### Task brief
Only some lines are wanted. Transcribe, exactly, the lines below from the line with "inspiration" up to and including the line with "Durable execution".

[Opening Data extract section]

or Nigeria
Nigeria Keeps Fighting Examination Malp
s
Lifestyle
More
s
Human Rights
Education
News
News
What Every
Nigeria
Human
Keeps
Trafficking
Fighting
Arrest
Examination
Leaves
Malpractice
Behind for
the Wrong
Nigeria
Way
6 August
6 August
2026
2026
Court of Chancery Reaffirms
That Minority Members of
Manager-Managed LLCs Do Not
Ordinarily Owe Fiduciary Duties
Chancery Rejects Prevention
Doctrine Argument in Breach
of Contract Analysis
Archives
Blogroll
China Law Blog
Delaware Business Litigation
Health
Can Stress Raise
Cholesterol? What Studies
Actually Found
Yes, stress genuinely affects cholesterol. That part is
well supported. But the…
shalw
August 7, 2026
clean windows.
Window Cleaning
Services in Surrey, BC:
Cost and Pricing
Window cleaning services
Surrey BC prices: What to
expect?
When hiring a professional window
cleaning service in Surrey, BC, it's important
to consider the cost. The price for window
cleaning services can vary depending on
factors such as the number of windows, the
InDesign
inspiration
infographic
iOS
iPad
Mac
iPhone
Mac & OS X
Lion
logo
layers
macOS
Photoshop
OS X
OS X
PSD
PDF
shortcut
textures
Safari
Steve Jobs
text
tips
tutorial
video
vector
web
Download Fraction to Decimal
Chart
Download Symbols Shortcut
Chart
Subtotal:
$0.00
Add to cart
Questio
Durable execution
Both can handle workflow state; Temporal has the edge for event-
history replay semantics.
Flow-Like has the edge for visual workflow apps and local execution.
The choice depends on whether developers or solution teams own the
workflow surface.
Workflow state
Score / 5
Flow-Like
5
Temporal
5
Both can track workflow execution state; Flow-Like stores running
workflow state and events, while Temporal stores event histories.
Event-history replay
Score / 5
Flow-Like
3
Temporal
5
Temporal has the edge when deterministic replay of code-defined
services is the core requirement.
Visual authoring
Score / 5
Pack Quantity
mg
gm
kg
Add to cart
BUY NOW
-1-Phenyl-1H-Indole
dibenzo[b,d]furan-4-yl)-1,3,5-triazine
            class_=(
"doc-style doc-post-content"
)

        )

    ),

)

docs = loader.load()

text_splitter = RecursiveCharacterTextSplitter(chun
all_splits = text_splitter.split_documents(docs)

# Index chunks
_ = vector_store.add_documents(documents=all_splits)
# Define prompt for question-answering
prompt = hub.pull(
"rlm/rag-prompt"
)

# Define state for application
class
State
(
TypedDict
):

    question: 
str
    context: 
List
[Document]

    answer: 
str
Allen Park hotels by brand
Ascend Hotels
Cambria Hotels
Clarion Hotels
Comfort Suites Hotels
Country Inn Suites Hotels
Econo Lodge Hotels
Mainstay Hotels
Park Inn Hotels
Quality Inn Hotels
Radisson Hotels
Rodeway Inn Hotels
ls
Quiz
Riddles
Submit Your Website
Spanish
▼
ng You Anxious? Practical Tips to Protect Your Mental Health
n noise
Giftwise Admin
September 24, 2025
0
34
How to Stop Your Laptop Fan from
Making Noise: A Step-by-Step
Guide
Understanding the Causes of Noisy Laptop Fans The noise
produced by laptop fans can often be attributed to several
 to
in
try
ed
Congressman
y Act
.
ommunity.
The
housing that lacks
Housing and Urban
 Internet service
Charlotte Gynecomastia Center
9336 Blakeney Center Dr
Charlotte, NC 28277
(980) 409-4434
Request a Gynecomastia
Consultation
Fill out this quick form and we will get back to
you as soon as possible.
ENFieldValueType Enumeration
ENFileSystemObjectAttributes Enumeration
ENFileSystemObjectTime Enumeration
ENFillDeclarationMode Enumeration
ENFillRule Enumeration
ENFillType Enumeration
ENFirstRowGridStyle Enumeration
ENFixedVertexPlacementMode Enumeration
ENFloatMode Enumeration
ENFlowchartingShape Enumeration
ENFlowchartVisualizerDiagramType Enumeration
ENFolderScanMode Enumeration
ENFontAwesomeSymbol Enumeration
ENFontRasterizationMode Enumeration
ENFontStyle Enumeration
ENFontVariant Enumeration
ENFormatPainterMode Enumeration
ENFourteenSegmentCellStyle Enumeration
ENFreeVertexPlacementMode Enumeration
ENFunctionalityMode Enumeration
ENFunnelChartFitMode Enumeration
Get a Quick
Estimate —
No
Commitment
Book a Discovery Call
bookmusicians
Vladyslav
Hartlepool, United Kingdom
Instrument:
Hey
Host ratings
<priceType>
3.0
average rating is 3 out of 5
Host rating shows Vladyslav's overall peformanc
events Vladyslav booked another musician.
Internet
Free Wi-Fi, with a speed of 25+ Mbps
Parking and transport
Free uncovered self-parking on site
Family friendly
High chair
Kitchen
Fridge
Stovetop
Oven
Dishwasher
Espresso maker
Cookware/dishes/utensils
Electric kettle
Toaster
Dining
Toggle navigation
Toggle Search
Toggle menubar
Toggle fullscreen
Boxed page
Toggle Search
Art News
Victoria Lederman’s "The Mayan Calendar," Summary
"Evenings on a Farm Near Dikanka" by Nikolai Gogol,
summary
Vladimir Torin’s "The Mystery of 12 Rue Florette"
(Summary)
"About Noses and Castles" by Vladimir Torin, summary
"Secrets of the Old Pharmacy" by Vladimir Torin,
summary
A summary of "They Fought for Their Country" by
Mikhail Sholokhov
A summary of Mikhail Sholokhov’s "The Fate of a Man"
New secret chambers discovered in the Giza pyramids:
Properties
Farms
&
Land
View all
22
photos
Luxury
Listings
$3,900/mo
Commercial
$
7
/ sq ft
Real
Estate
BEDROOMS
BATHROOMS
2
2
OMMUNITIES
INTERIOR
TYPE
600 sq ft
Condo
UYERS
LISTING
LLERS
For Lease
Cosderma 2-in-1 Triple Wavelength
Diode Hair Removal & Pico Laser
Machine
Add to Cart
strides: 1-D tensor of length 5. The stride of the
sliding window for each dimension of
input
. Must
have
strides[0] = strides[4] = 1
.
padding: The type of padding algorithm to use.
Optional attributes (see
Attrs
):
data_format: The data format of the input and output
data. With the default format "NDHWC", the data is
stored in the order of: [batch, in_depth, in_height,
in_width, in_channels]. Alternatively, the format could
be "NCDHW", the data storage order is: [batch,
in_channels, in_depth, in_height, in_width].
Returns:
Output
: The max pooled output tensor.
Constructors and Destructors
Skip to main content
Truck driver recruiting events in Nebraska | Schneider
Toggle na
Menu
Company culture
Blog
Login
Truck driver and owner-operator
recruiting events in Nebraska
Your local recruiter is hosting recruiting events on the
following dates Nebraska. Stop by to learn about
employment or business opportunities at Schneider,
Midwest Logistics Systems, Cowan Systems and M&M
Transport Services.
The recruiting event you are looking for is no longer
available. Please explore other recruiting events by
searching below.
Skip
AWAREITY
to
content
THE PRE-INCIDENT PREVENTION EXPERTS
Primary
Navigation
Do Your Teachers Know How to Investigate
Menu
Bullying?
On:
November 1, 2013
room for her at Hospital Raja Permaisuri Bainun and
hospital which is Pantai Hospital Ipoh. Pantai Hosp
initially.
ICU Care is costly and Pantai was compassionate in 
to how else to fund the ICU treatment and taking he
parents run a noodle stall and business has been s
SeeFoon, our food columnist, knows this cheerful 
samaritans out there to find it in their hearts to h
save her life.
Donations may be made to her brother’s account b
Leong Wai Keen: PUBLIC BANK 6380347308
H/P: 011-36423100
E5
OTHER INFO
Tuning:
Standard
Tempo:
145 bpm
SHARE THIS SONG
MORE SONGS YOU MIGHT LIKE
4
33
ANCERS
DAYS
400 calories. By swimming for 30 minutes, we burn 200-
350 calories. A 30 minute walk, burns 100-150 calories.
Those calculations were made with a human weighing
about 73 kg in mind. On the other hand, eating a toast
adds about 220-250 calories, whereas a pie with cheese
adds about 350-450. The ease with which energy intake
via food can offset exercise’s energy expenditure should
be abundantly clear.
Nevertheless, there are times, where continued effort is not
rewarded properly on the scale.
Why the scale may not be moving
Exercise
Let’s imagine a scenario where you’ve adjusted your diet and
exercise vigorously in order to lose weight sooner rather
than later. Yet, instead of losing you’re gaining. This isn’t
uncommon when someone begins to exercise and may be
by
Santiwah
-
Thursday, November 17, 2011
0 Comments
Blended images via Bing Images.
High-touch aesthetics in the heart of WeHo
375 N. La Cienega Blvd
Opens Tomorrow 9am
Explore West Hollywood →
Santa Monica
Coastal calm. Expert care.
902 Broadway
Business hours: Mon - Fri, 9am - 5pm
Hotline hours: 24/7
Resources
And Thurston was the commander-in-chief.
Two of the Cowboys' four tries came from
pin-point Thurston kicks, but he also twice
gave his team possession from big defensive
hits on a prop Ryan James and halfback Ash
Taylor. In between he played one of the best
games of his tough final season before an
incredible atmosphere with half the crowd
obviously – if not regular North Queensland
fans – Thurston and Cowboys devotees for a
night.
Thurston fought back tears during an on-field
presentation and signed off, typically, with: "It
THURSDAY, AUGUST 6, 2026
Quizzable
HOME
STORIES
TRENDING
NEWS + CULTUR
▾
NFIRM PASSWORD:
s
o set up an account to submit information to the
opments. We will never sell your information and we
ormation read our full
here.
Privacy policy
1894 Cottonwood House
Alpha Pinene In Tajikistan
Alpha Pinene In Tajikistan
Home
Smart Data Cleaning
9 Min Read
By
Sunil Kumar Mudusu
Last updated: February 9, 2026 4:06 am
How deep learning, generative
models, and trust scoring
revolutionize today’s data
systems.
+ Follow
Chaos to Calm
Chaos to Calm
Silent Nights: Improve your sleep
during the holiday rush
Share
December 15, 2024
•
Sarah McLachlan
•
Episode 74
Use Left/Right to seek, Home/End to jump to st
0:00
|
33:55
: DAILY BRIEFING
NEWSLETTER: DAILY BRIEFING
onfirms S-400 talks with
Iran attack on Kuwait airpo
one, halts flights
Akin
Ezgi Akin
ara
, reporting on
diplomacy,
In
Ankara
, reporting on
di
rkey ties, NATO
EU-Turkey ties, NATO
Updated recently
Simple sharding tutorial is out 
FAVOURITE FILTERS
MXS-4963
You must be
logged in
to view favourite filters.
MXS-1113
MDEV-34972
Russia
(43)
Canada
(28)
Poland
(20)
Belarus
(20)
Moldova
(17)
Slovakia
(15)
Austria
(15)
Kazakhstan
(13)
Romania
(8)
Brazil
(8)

[Closing Data extract section]

### Response to the exercise
inspiration
infographic
iOS
iPad
Mac
iPhone
Mac & OS X
Lion
logo
layers
macOS
Photoshop
OS X
OS X
PSD
PDF
shortcut
textures
Safari
Steve Jobs
text
tips
tutorial
video
vector
web
Download Fraction to Decimal
Chart
Download Symbols Shortcut
Chart
Subtotal:
$0.00
Add to cart
Questio
Durable execution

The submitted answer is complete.